WORKING DATA section start

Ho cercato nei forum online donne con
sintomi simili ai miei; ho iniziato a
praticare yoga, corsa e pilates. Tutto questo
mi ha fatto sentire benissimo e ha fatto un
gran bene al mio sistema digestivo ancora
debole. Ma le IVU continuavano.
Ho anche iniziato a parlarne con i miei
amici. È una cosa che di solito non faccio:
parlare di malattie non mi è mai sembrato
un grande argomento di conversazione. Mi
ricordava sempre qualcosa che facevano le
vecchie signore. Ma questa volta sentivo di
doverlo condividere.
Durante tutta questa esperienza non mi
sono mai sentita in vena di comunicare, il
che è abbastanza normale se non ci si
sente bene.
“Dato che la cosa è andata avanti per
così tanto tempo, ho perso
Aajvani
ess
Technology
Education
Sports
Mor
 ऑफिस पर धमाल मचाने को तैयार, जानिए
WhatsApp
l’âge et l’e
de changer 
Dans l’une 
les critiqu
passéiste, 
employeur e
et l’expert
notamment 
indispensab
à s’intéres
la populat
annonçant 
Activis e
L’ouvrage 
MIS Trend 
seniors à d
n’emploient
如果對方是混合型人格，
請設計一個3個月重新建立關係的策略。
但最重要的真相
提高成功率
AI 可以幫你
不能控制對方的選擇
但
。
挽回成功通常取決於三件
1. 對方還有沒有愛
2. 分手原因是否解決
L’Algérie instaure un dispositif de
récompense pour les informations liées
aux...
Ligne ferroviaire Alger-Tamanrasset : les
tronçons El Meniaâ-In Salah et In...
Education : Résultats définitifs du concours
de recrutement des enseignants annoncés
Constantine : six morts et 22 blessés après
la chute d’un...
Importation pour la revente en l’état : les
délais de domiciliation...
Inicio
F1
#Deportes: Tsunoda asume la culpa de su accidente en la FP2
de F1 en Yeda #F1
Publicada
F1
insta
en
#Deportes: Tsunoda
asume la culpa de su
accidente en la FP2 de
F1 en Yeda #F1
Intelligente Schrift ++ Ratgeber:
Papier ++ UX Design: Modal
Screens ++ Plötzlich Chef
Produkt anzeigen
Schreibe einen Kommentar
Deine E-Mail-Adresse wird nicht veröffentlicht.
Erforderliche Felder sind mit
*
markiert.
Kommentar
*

WORKING DATA section end

Consider the entries above and return each line with the string "Tsunoda".

> SOLUTION TO THE PROBLEM
#Deportes: Tsunoda asume la culpa de su accidente en la FP2
#Deportes: Tsunoda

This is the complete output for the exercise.